WHAT NEEDS TO BE DONE. In the records below, copy out every line from the one containing "rody: Praktyczny Przewodnik" down to the one containing "明確にした「事前指示書」にない想定外の事態が生じた場合", with both of those lines included. Leave the pictures out of your answer.

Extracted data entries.
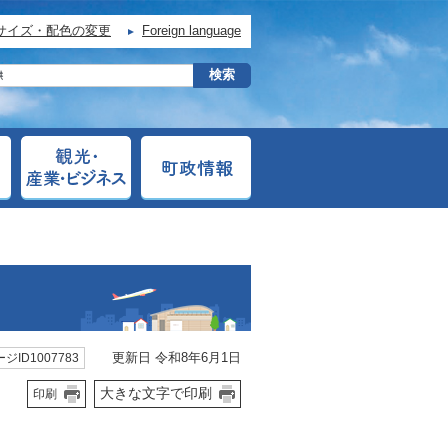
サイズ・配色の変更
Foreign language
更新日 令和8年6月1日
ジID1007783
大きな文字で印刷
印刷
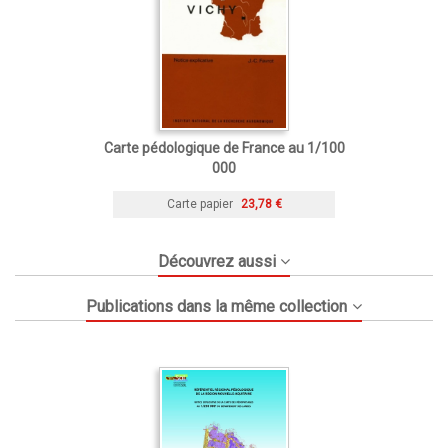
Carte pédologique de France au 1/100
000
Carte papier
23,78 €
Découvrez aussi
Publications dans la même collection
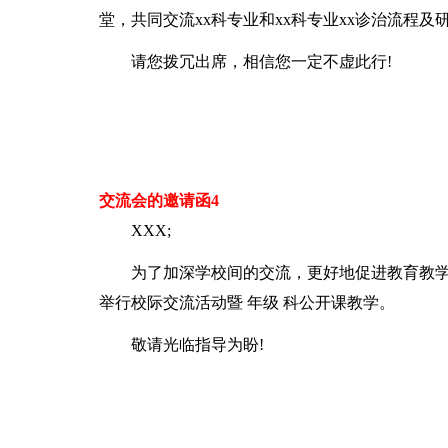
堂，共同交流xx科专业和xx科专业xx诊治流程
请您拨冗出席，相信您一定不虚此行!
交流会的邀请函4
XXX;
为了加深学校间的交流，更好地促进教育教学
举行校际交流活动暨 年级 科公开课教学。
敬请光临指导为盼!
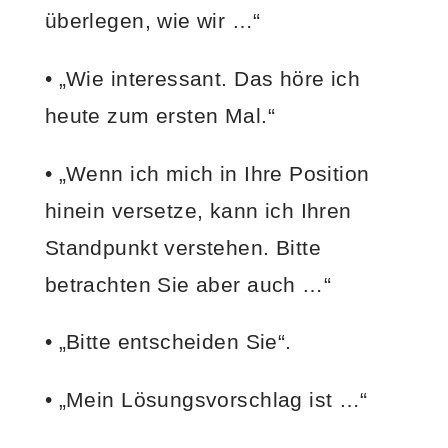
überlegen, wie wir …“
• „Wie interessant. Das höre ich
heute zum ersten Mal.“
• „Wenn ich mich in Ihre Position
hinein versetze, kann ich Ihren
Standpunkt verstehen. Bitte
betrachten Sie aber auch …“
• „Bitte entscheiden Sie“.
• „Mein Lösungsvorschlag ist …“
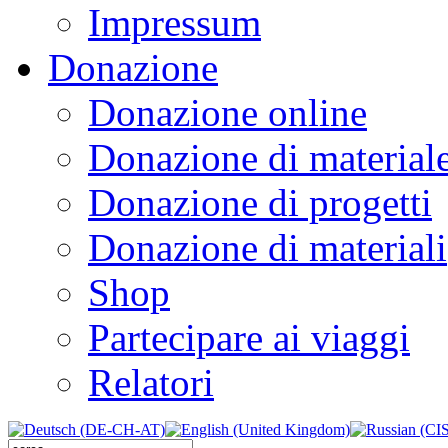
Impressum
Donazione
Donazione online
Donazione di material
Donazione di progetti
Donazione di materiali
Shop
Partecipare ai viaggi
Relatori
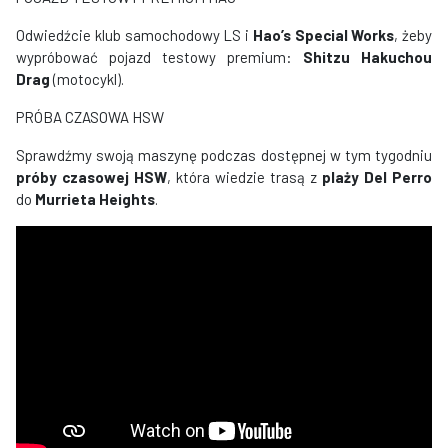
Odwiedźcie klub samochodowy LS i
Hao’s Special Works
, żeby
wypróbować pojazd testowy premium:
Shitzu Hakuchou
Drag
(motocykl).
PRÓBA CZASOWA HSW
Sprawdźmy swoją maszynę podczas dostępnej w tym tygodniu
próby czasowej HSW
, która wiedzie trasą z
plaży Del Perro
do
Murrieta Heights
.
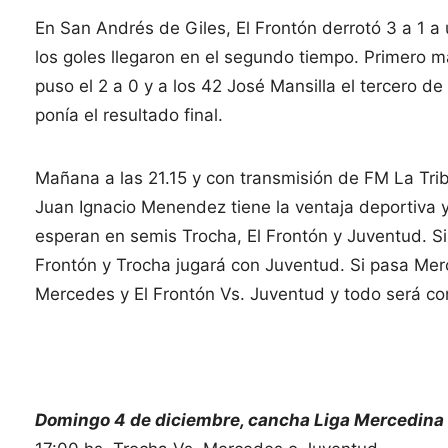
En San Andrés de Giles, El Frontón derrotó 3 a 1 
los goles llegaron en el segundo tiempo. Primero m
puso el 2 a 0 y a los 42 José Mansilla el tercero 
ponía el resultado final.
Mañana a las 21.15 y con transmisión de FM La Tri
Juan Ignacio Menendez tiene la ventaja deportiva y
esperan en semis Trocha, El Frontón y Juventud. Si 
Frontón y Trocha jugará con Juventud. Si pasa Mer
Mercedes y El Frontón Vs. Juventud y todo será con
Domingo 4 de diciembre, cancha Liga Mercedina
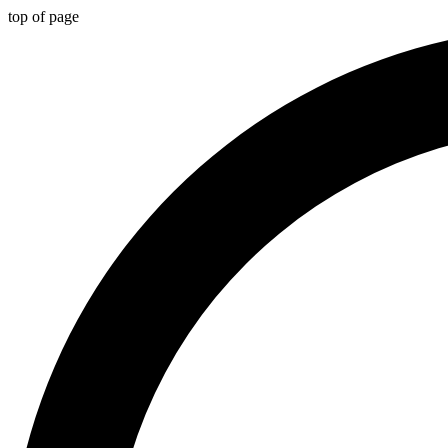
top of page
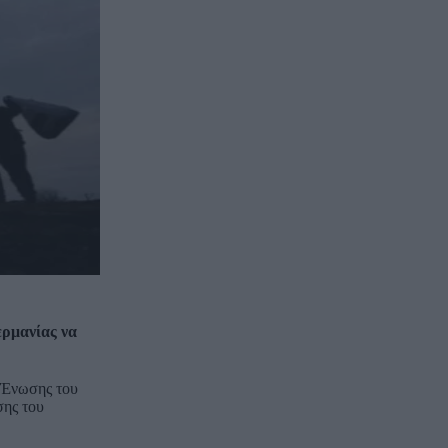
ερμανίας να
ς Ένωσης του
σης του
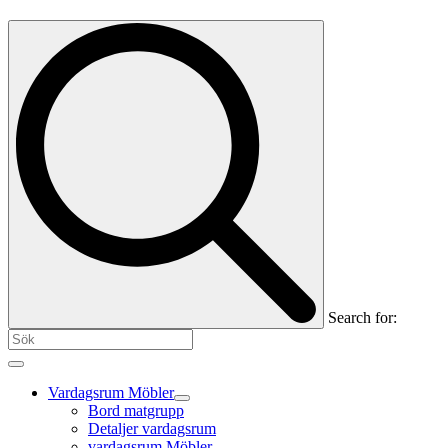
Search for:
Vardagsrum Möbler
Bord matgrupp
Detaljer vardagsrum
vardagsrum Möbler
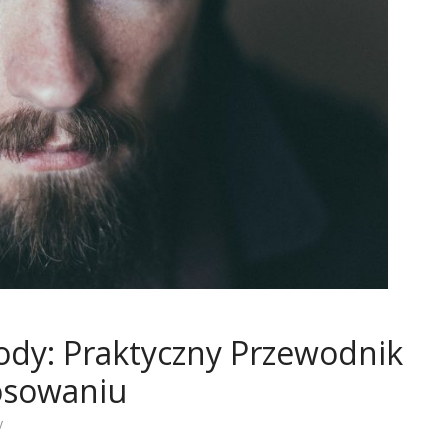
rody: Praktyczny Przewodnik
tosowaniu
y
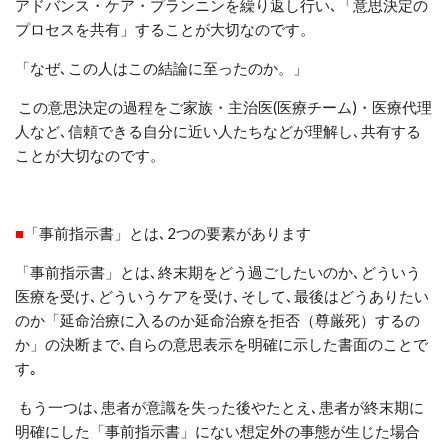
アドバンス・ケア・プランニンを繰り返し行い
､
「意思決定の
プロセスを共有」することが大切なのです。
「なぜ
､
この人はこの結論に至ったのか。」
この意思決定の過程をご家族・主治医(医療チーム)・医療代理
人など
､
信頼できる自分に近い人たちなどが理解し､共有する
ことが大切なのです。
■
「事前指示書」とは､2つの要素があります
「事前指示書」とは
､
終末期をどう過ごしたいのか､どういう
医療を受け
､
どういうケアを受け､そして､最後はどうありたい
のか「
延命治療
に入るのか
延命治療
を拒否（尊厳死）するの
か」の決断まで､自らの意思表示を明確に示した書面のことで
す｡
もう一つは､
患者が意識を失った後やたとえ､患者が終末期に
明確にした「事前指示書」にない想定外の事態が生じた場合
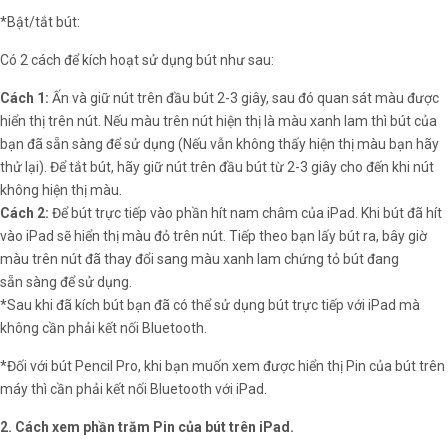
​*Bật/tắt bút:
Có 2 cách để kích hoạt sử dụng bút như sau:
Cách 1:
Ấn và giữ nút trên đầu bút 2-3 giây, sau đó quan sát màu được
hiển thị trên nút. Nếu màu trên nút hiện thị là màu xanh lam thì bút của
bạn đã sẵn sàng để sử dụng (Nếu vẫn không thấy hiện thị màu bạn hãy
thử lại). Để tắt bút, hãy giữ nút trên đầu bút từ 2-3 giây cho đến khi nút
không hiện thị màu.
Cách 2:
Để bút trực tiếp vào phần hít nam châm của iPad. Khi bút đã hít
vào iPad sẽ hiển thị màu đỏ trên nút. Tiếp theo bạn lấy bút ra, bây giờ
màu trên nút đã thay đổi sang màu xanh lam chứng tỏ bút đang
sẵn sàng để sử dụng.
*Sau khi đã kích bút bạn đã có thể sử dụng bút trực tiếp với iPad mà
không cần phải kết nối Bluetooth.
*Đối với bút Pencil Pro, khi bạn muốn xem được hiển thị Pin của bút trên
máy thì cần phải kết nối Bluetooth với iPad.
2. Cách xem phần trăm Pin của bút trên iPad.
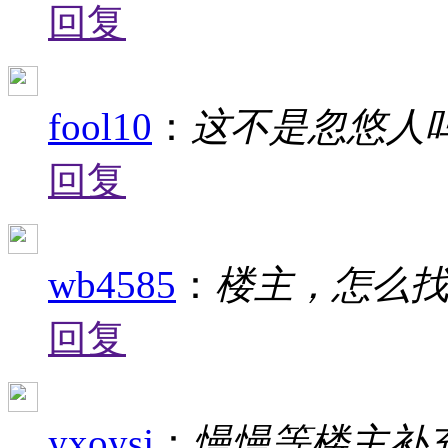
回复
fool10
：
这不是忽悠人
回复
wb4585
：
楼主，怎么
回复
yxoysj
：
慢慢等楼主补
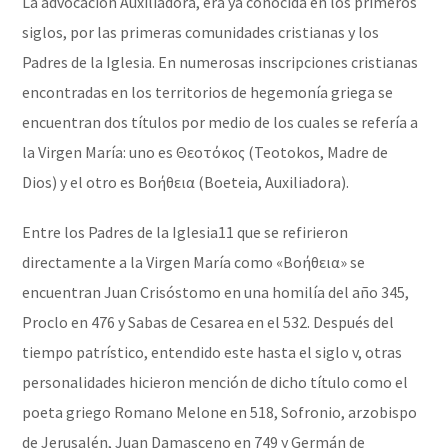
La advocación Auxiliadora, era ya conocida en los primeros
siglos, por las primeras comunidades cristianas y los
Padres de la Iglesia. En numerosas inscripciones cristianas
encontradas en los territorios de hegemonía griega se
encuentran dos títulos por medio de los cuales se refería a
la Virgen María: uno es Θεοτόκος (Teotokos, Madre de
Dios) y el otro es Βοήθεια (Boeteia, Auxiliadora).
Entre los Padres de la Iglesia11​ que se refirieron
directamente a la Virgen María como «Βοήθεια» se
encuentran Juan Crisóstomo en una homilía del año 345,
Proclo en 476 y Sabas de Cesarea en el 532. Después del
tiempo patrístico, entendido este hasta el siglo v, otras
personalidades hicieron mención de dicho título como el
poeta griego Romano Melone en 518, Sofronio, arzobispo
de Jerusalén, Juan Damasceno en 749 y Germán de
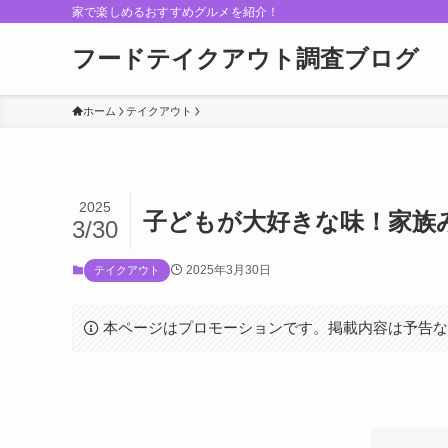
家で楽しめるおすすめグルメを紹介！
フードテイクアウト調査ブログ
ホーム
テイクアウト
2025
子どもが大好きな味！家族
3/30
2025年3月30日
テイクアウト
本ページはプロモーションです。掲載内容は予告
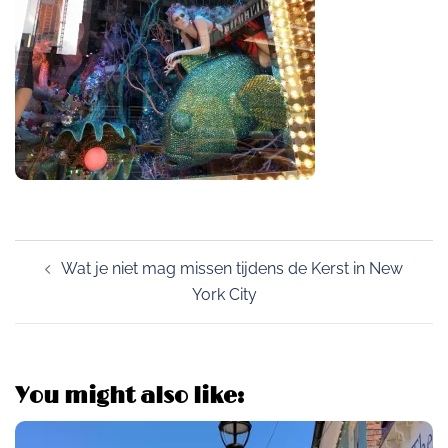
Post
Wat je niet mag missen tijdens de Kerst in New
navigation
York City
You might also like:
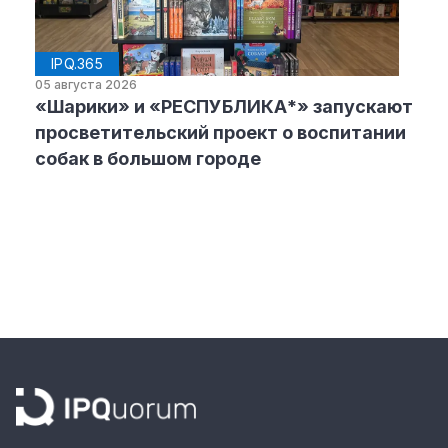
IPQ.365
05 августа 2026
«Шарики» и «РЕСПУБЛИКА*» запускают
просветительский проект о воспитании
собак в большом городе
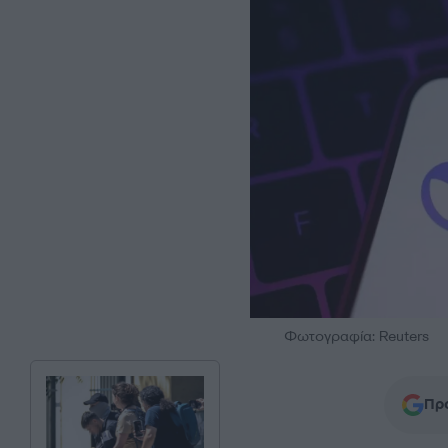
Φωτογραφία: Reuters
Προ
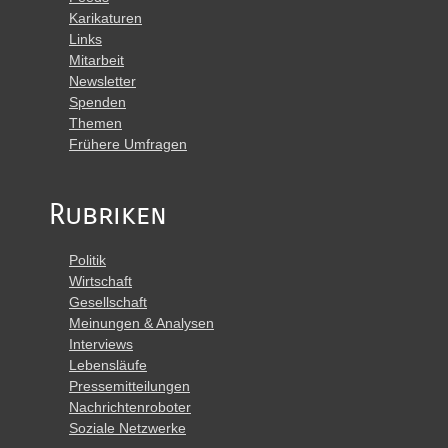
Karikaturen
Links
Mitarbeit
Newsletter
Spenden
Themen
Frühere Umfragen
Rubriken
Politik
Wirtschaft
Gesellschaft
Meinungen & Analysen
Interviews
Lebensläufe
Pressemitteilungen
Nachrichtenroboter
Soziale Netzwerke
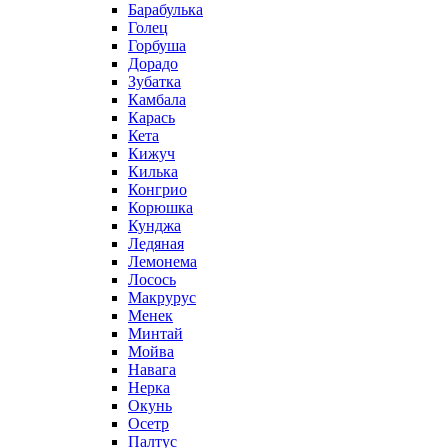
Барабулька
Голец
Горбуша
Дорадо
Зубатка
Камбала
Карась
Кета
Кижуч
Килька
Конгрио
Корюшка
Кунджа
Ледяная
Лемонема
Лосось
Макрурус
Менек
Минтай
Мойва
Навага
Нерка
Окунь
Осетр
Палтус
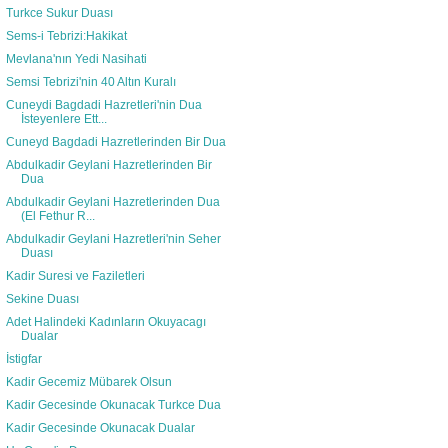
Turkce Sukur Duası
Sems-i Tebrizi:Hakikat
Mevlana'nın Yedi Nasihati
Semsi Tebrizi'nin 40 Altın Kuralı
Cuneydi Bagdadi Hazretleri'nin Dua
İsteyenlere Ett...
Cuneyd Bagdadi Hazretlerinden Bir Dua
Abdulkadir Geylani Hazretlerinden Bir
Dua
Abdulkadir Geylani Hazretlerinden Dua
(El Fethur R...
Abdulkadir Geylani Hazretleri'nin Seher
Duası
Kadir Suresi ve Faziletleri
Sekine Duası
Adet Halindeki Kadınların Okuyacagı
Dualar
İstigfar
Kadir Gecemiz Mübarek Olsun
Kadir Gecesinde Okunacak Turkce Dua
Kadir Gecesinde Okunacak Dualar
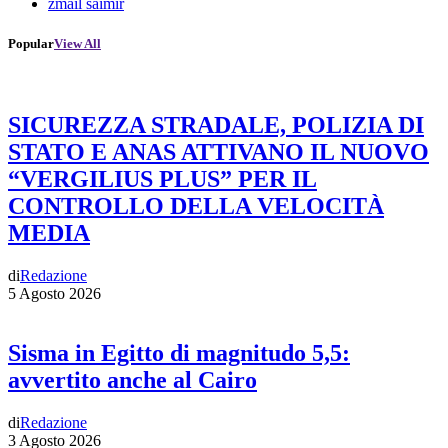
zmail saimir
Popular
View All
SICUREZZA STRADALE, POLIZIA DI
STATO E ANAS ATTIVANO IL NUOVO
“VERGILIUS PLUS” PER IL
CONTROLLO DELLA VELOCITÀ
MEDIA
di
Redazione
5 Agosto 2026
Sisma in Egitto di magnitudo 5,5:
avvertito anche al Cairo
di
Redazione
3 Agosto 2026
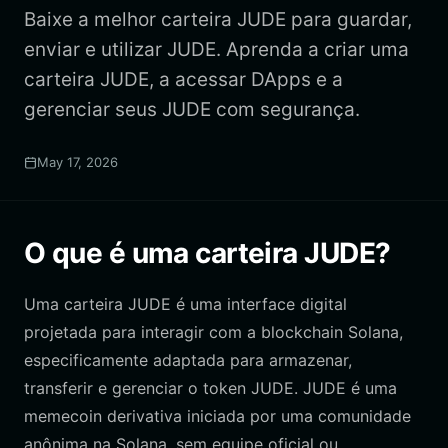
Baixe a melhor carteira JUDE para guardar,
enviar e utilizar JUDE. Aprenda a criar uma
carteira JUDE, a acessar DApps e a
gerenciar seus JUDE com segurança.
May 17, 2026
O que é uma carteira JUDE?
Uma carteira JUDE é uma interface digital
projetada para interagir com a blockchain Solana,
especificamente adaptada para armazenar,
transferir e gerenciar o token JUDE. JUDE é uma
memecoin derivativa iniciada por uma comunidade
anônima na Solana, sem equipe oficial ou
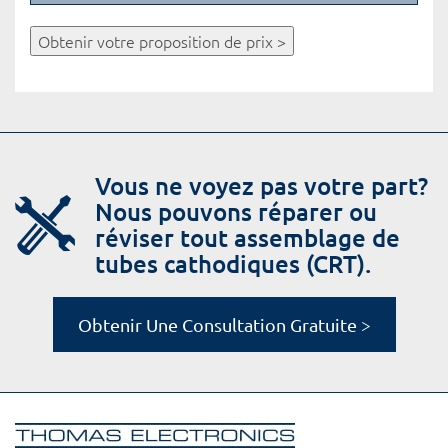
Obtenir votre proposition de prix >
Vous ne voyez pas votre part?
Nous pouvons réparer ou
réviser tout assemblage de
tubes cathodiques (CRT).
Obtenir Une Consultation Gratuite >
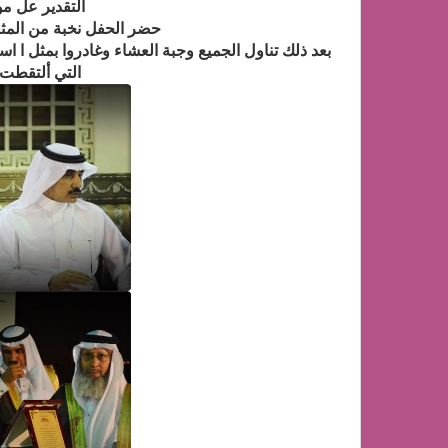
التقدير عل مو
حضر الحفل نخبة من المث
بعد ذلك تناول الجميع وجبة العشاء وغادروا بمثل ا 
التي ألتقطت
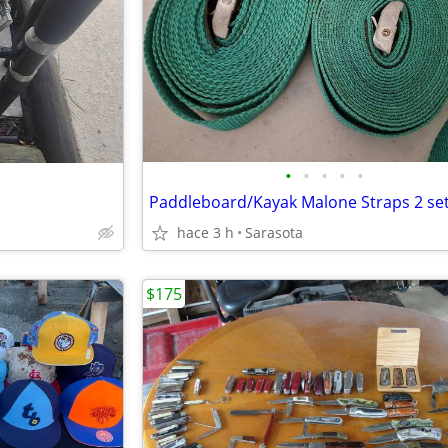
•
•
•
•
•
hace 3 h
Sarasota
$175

YOUR RESPONSE.
rody: Praktyczny Przewodnik
tosowaniu
y
アドバンス・ケア・プランニンを繰り返し行い
､
「意思決定の
プロセスを共有」することが大切なのです。
「なぜ
､
この人はこの結論に至ったのか。」
この意思決定の過程をご家族・主治医(医療チーム)・医療代理
人など
､
信頼できる自分に近い人たちなどが理解し､共有する
ことが大切なのです。
■
「事前指示書」とは､2つの要素があります
「事前指示書」とは
､
終末期をどう過ごしたいのか､どういう
医療を受け
､
どういうケアを受け､そして､最後はどうありたい
のか「
延命治療
に入るのか
延命治療
を拒否（尊厳死）するの
か」の決断まで､自らの意思表示を明確に示した書面のことで
す｡
もう一つは､
患者が意識を失った後やたとえ､患者が終末期に
明確にした「事前指示書」にない想定外の事態が生じた場合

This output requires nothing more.